Microwaves to Musical Robots: A Career in Engineering
Danielle George is a Professor of Microwave Communication Engineering at the University of Manchester and the incoming President of the Institution of Engineering and technology.
Starting her career as a scientist, Danielle studied astrophysics at university. However, she quickly discovered the allure of engineering and, after choosing the more practical subjects during her studies, secured her very first job as a junior engineer working on the Planck satellite.
Today, Danielle’s research is largely dedicated to engineering the tools of scientific discovery – one of the 14 grand challenges for engineering in the 21st century. She is the UK lead for amplifiers in the Square Kilometre Array (SKA) project and has worked with NASA and the European Space Agency to further our exploration of the Big Bang.
Danielle is just as likely to be seen in the mainstream media. She makes regular appearances on TV programmes and podcasts, raising public awareness of the global positive impact of engineering and informing the next generation of the myriad opportunities a career in STEM can offer. In 2014, she became the sixth woman to deliver the Royal Institution Christmas Lecture since its inception in 1825. She was honoured with an MBE and awarded the Royal Academy of Engineering’s Rooke Award for the Public Promotion of Engineering in 2016, and the Michael Faraday Prize by the Royal Society in 2018.
In this episode of Create the Future, we explore Danielle’s varied career from her work on the Planck satellite through to her current projects such as the Square Kilometre Array (SKA) telescope.

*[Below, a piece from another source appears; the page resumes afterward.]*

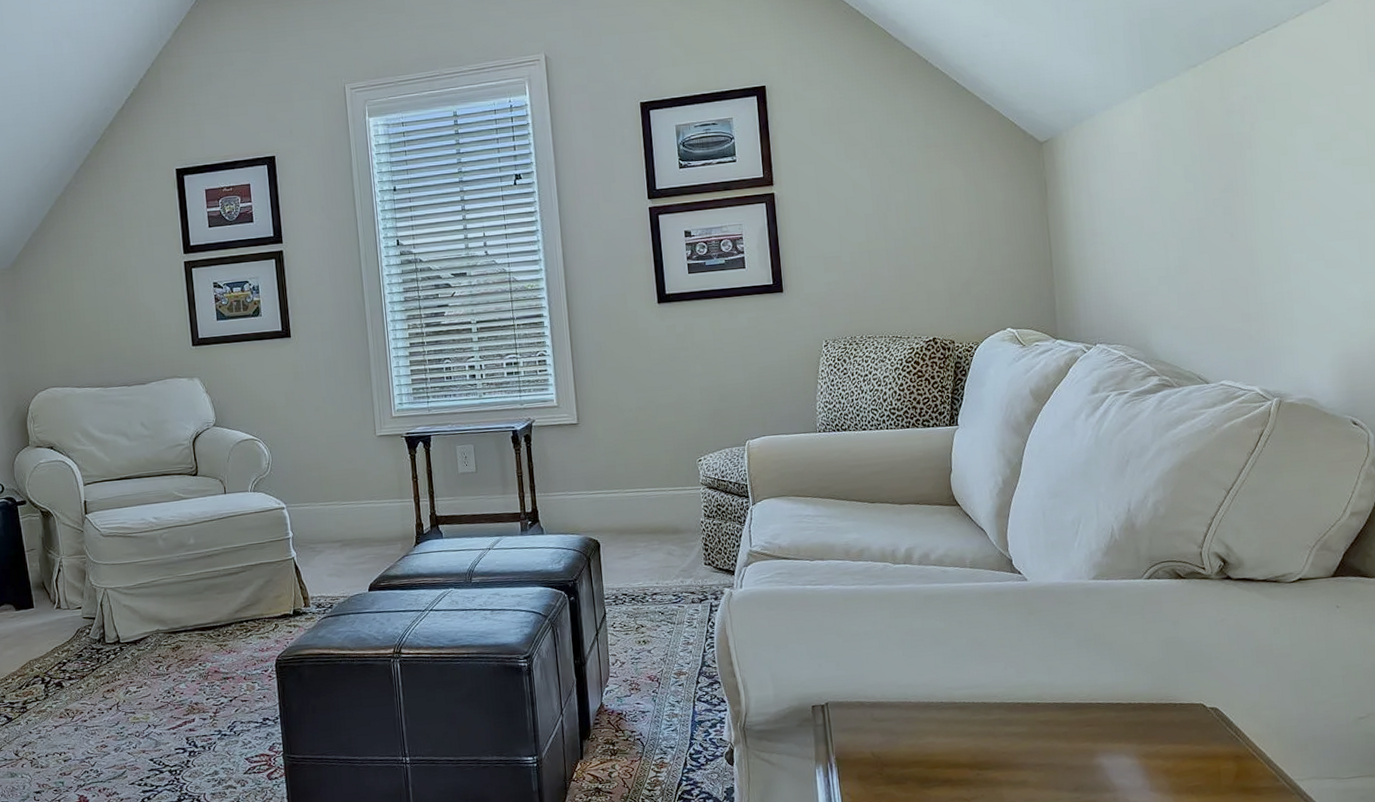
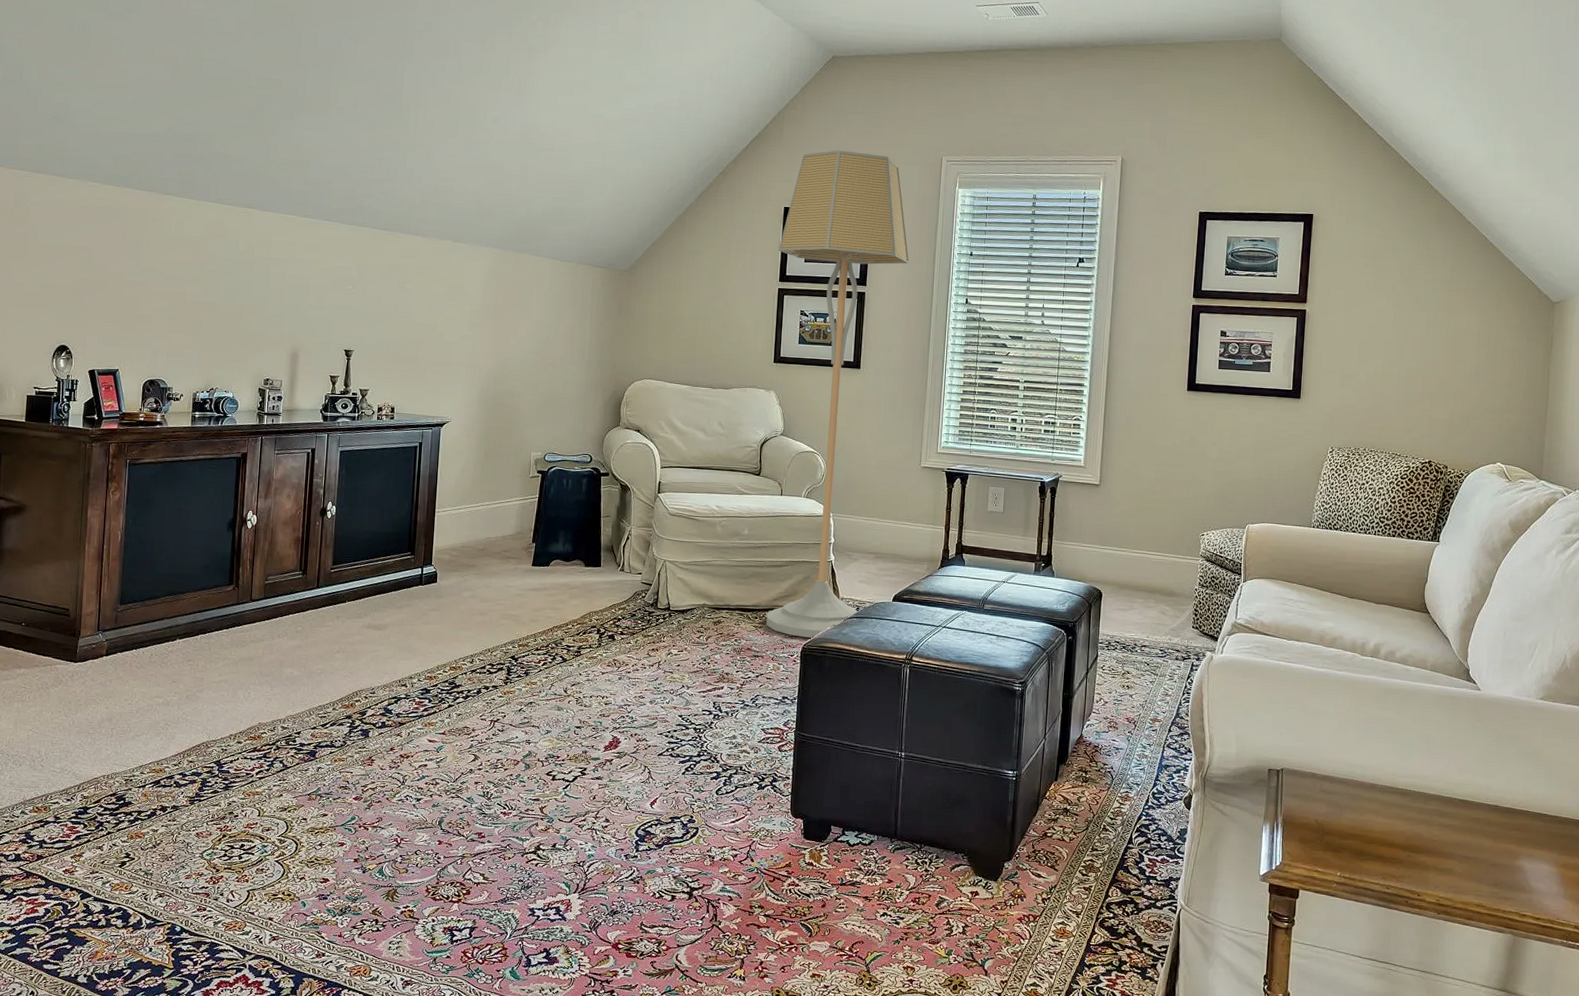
floor lamp: none [176,93,332,649] -> present [766,150,909,638]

We discuss the importance of science communication in the mainstream media, her reflections on International Women in Engineering Day, and what it was like to co-found the world’s first recycled robot orchestra.
- "The Manchester Recycled Robot Orchestra came about as an idea when Manchester was named European City of Science back in 2016 ... There had been citizen science projects out there, but I'd never heard of a citizen engineering project. So, I wanted to try and engage the public, and especially young children, with engineering. I thought: 'well, what would capture people's imagination?' and so I thought 'well, robots' because everybody loves robots, don't they?

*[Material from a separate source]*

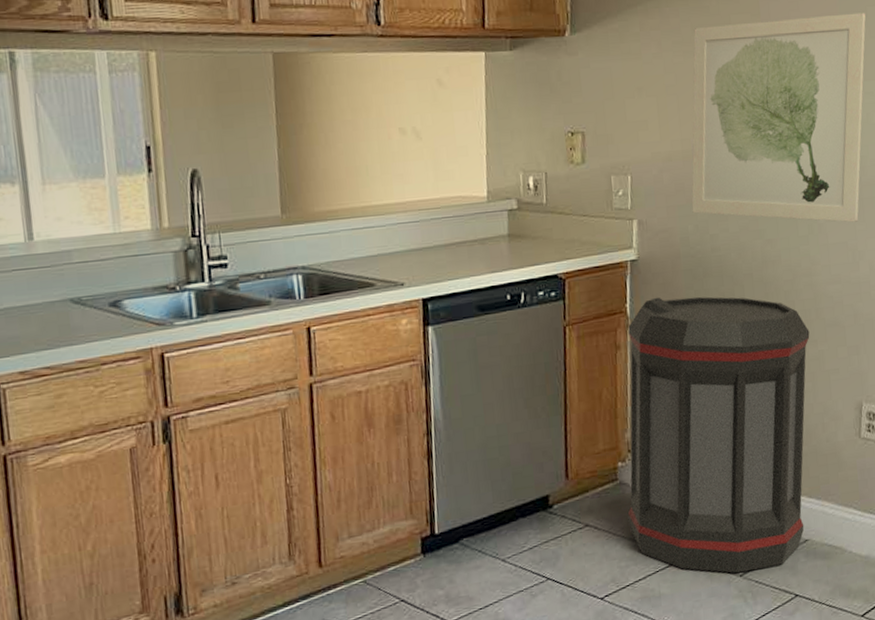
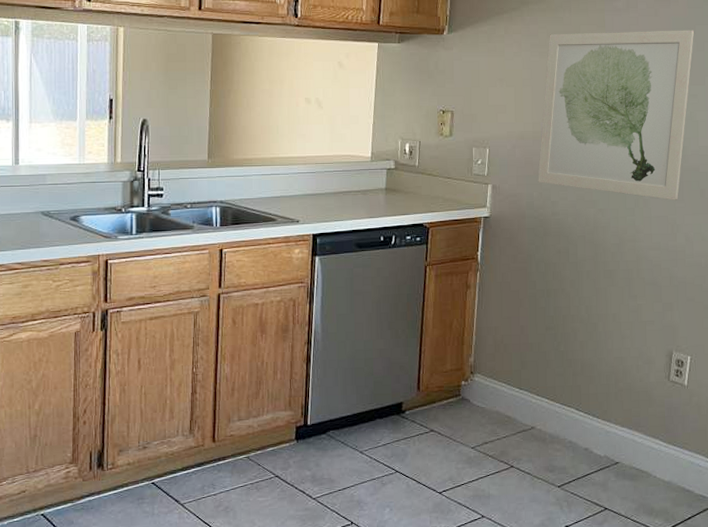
trash can: present [627,296,810,574] -> none [466,248,631,484]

- "The Square Kilometre Array is still being built at the moment, but it is a network of hundreds and thousands of antennas of different types. So you might have the dipoles, like the old antennas that we had – aerials that we had on top of our houses – and then dishes as well. And it is effectively one square kilometre worth of collecting area, but it's spread across Western Australia and in remote areas in South Africa. When you join them all up – there's hundreds of thousands of these things all dotted around – when you join them up, it's effectively like having a massive dish that would have a collecting area of one square kilometre. It will be 50 times more sensitive than any other radio instrument in the world, and it is a tremendous project to work on because there are so many engineering challenges to work on. It will be a fabulous science instrument when it's all built, and whilst it's being built it is a fabulous engineering instrument to work on. So many great challenges."

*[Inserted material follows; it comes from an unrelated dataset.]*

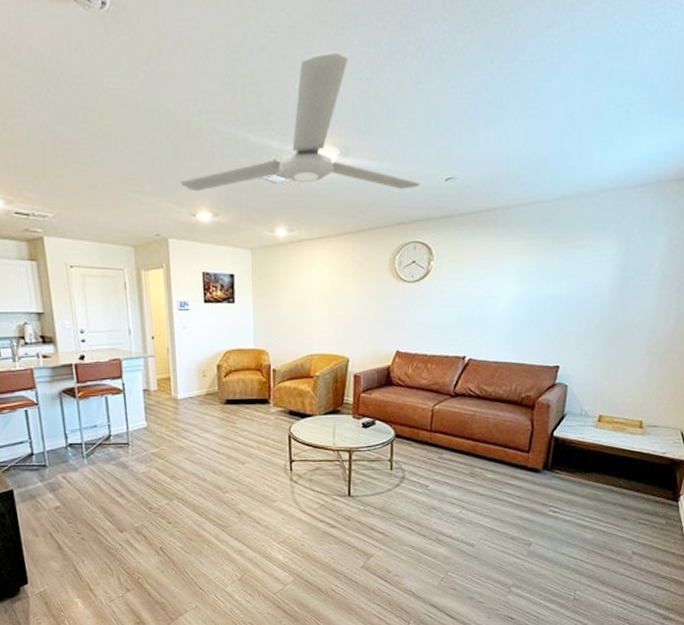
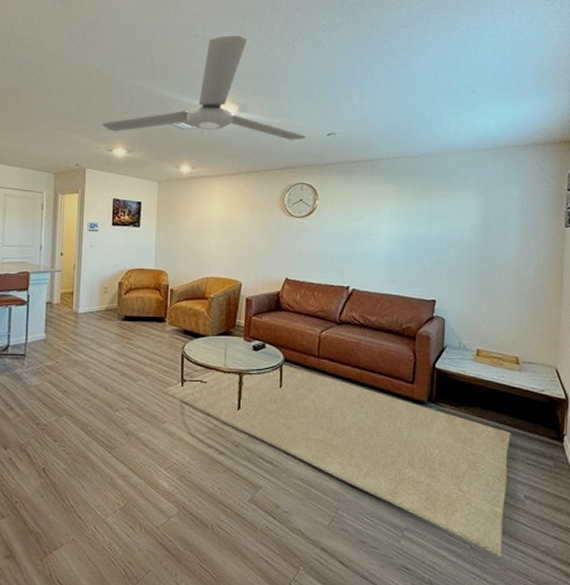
rug: none [270,439,626,606] -> present [162,363,511,558]

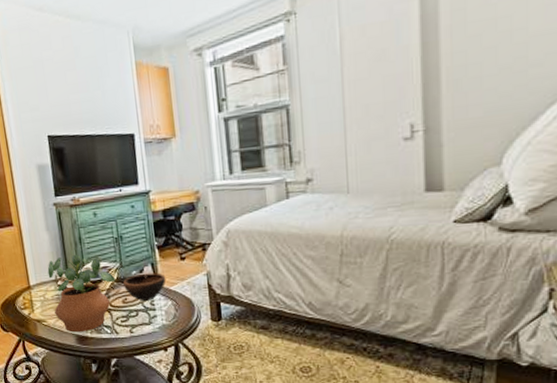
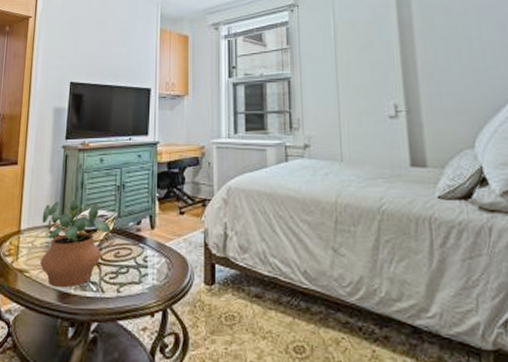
bowl: present [123,272,166,301] -> none [118,225,163,256]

- On her title as Professor of Microwave Communication Engineering: "what it doesn't involve is creating microwave ovens, which is what I'm sure my friends still think I do. In the electromagnetic spectrum, there is an area just next to the radio waves called microwaves, and they are slightly higher in energy, slightly smaller wavelengths, higher in frequency. And so, I work on radio telescopes and trying to capture the naturally occurring radiation that is emitted in both the radio and the microwave regions of the spectrum. And that radiation is emitted all over the universe and so I work with lots of other engineers and scientists to create new instruments for radio telescopes to try and capture that really distant cosmic light."
- "I really love challenges, and I think that's probably true of any engineer and scientist. I love the challenges and I love the fact that they get me out of my comfort zone. ... I also dealt with failure quite a long time ago in a positive way. At the beginning of my career, I was a lot more upset when things didn't work. And now I embrace failure because it's such a huge part of being an engineer or a scientist – all of the failures you have along the way to get to your success. I've very much adopted the fail fast and learn approach and want to celebrate the failures as well."